Often, businesses with websites that allows users to ‘check-out’ to purchase goods collect sensitive financial information and transmit that information to third party financial institutions. In the event that your business collects bank details to facilitate transactions, it is crucial that you indemnify your business from any loss or claims that may arise in the event that any third party that receives that information (i.e. financial institution) discloses that data. Your website terms of use and contract for services should address this.

A data breach is when personal or sensitive information is accessed and disclosed to another party without the authorisation of a party involved. This could occur on a large scale, such as the Optus and Medibank data hacks, or a much smaller scale, such as a stolen or lost USB, or an email sent to the wrong person.

The OAIC is the Federal Government’s independent national independent regulator for privacy and freedom of information. Therefore, they are the governing body that handle any privacy complaints and data breaches. The OAIC has the authority to order compensation for financial or non-financial loss in order to remedy any breaches of the Privacy Act 1988 (Cth).

Should you receive a complaint from OAIC, you should consult our team. We have the knowledge and resources to handle complaints in this jurisdiction and defend complaints to avoid the imposition of severe financial penalties or further judicial action. Here at Chamberlains Law Firm, you can book in for a free 15-minute consultation with one of our highly skilled lawyers and they will be able to guide you through the next steps of your complaint.

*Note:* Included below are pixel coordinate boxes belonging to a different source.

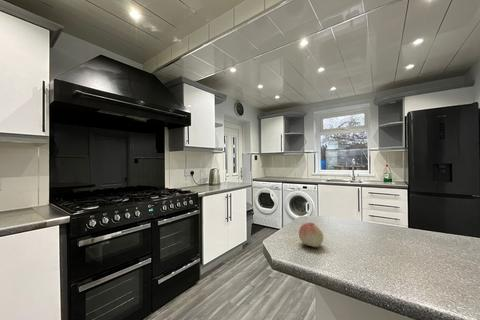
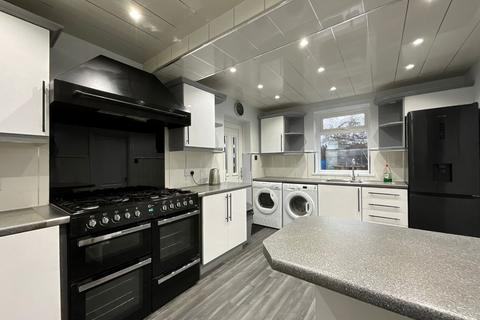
- fruit [298,222,324,248]
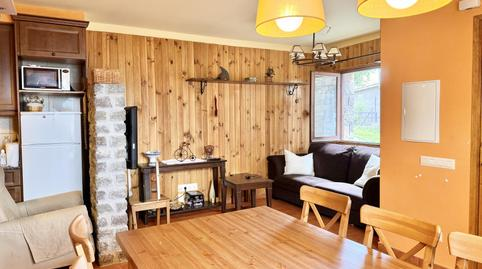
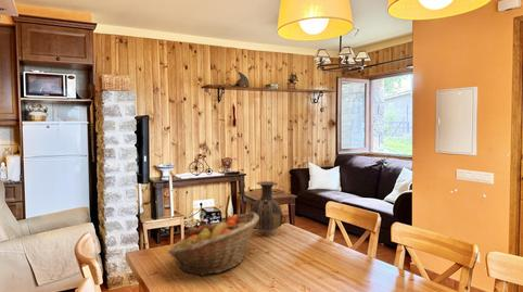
+ fruit basket [167,212,258,277]
+ vase [246,180,286,234]
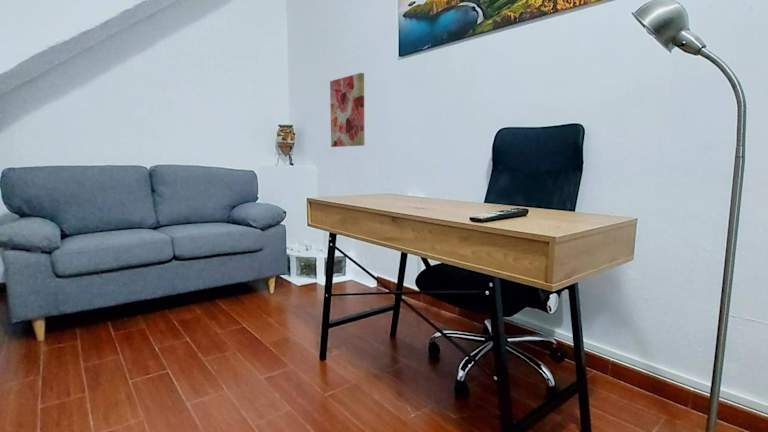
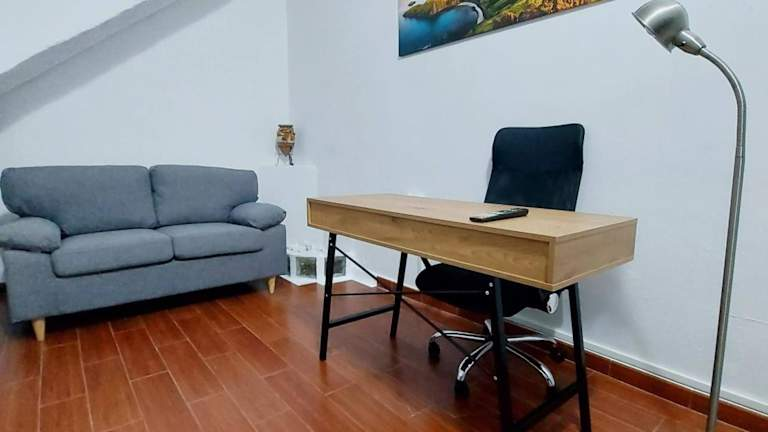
- wall art [329,72,365,148]
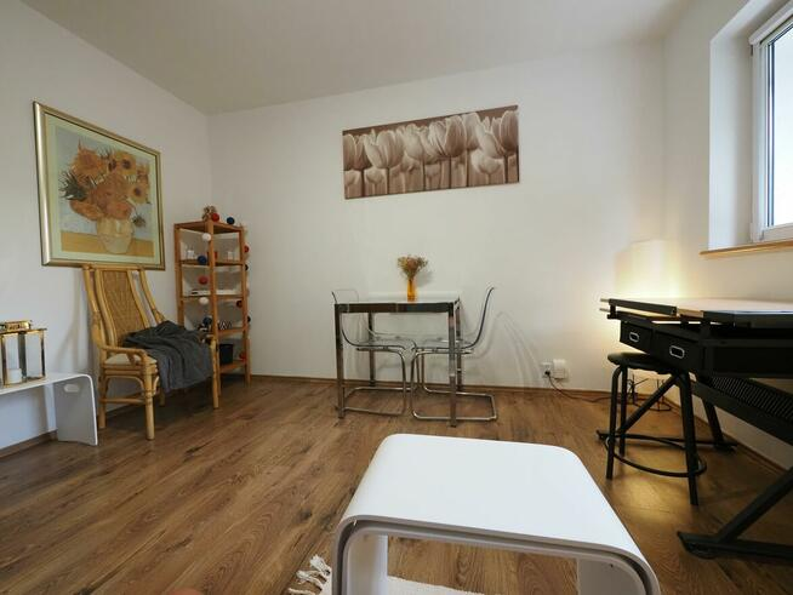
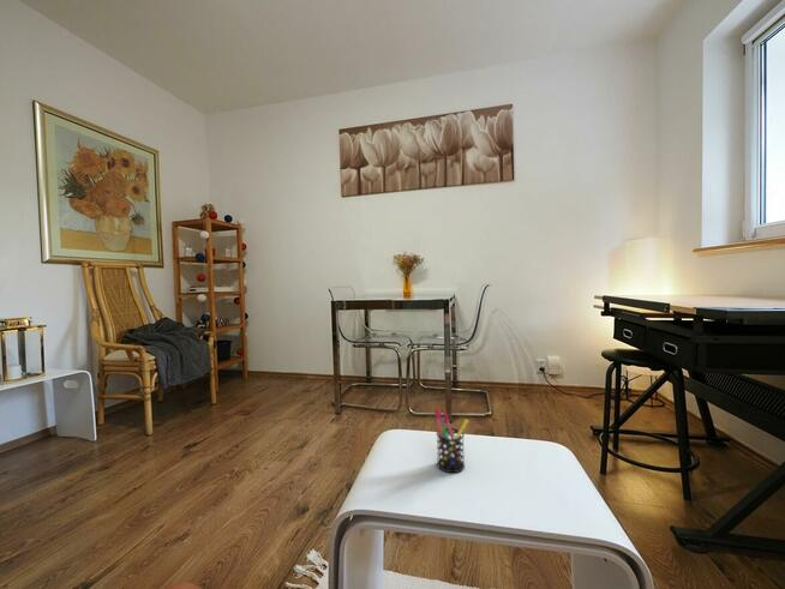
+ pen holder [433,407,469,474]
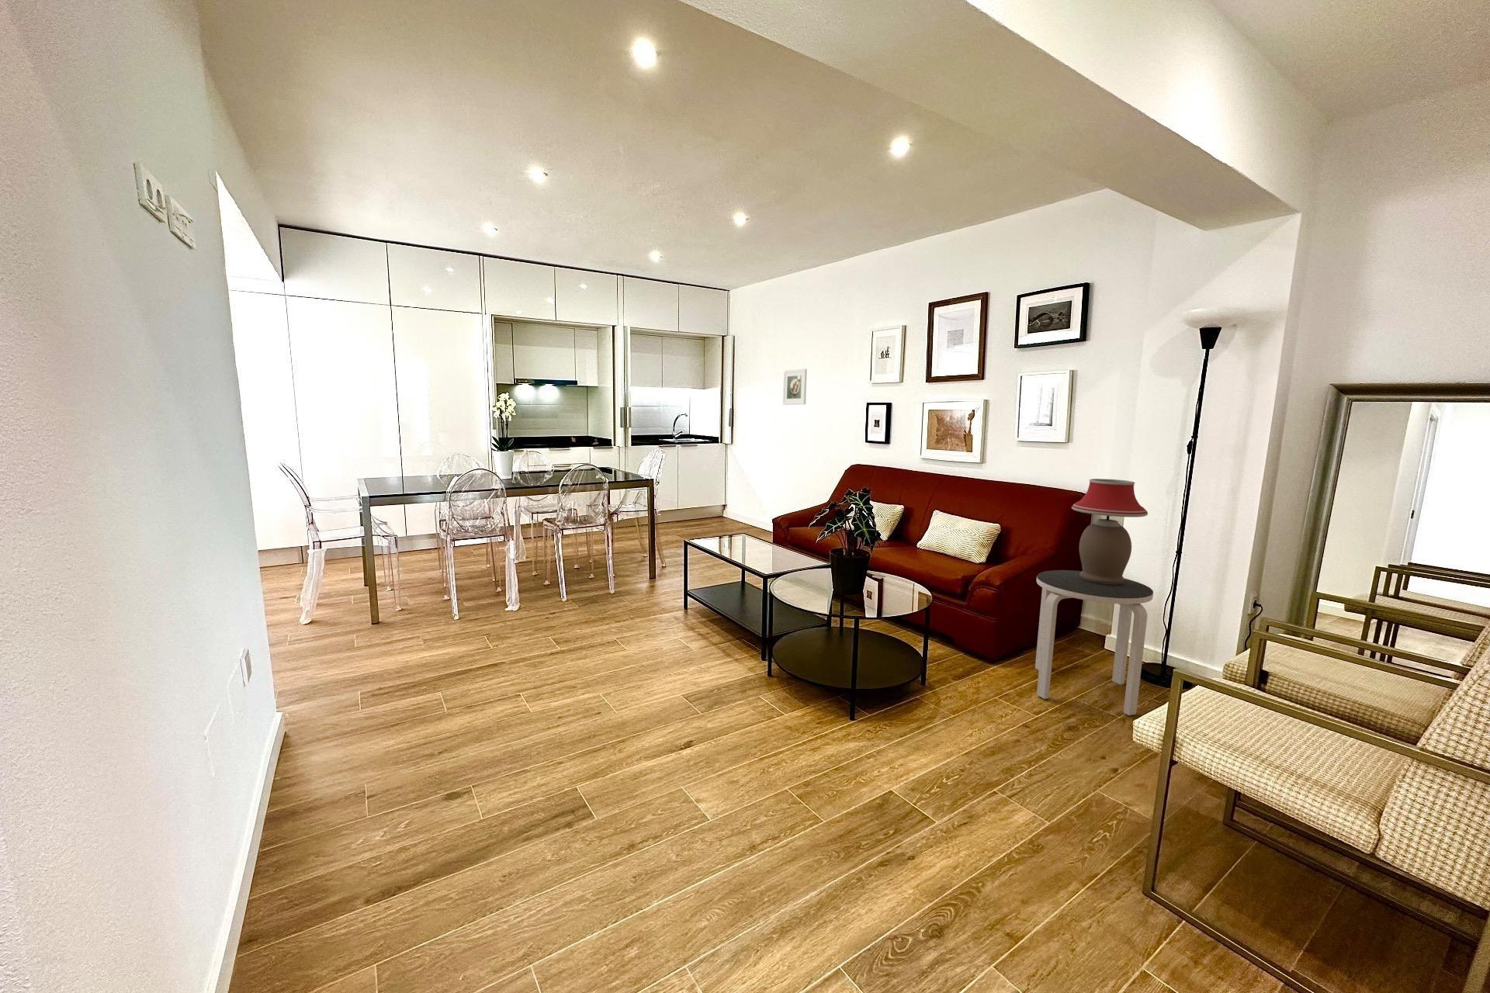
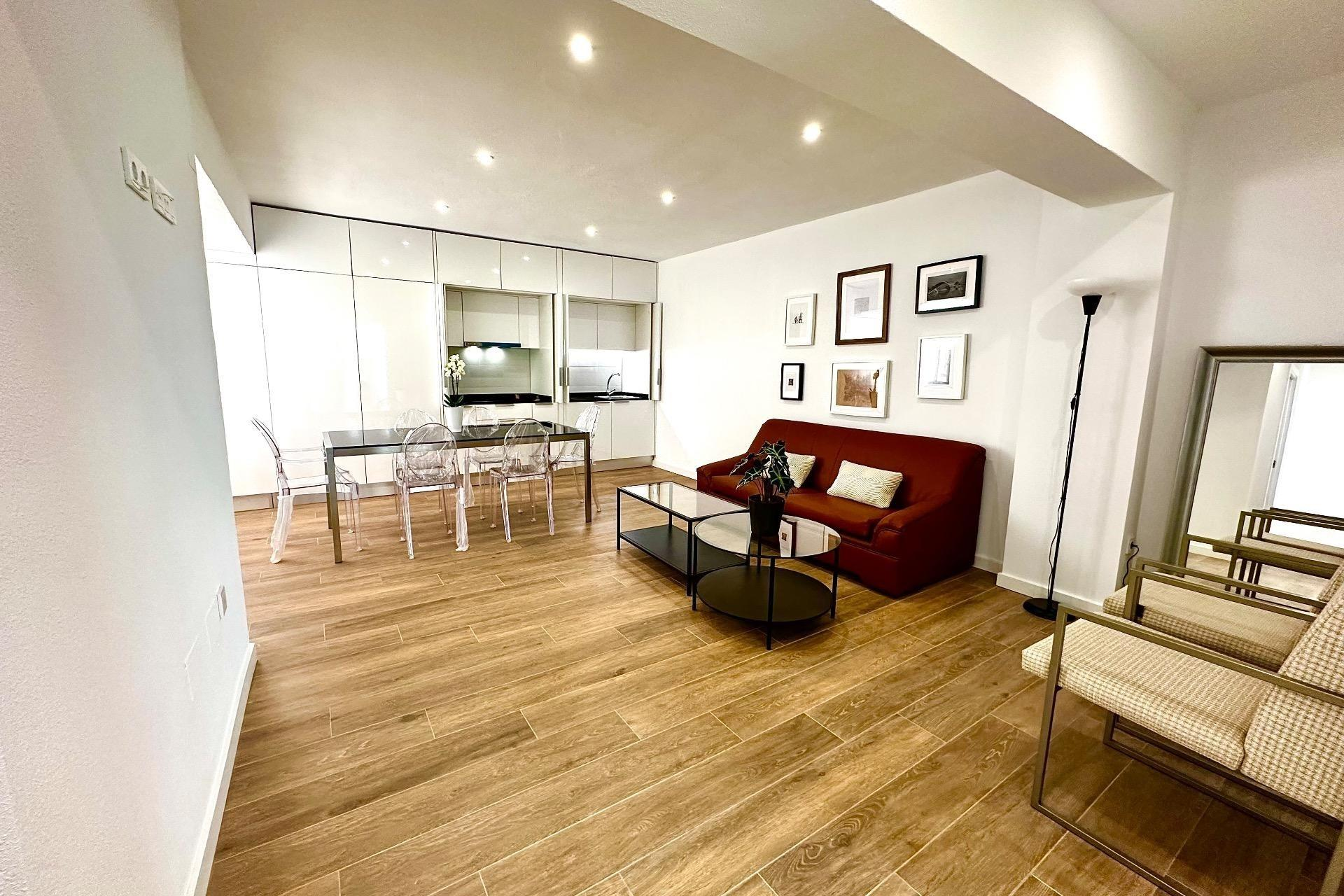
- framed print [783,368,808,406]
- side table [1034,570,1154,716]
- table lamp [1071,478,1149,585]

Amidst the changes to Australian privacy laws following the Optus and Medibank data breaches, the powers of the OAIC have increased, including gaining the ability to request all information about a data breach and impose regulatory action (including financial penalties) depending on its findings.

You sure can, and it will not be cheap! Following the Optus and Medibank data breaches, the Australian Federal Parliament introduced the Privacy Legislation Amendment (Enforcement and Other Measures) Bill 2022. This increased the maximum penalty to whichever is the greater of:

• $50 million;
• three times the value of any benefit obtained through the misuse of information; or
• 30 per cent of a company’s adjusted turnover in the relevant period

Therefore, it is essential to seek legal advice and ensure that your website and cyber activities are compliant with Australian legislation to avoid these substantial fines.

Workplace Health and Safety laws, regulations and codes of practice were modelled by SafeWork Australia in 2011 for other states and territories to adopt. The underlying principle of the model WHS Act is that, so far as is reasonably practicable, duty holders provide workers with the highest level of health and safety.

This means that a person conducting and undertaking a business, as the duty holder, is required to do whatever is reasonably able to be done at the time to ensure the health and safety of their workers. Employers have notification requirements for notifiable incidents. Notifiable incidents are ones that involve death, serious injury or serious illness to a worker or a dangerous incident that exposes workers to a serious risk.

Under WHS Laws, a person conducting or undertaking a business must report a notifiable incident to WorkSafe by the fastest possible means and keep a record of all notifiable incidents for at least five years. Failure to notify SafeWork of the occurrence of a notifiable incident, keep a record of a notifiable incident or preserve an incident site until an inspector arrives carries large penalties.

Businesses also have to have workers compensation from an insurer to ensure that compensation can be paid to an employee injured at work. If an employee is injured at work, the employer needs to notify the insurance company and complete all relevant documentation.